***** Source material

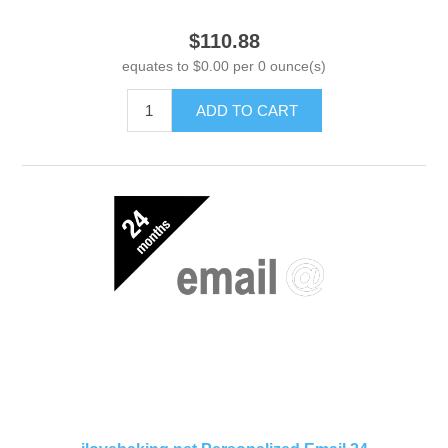
$110.88
equates to $0.00 per 0 ounce(s)
ADD TO CART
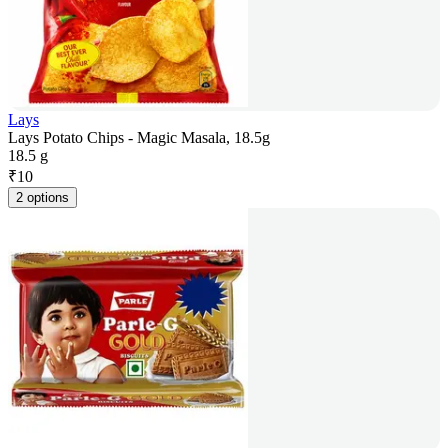
Lays
Lays Potato Chips - Magic Masala, 18.5g
18.5 g
₹
10
2 options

**********

### What this task involves
Output the text lines from all rows above verbatim, in order, leaving out the pictures.

### Reply
$110.88
equates to $0.00 per 0 ounce(s)
ADD TO CART
Lays
Lays Potato Chips - Magic Masala, 18.5g
18.5 g
₹
10
2 options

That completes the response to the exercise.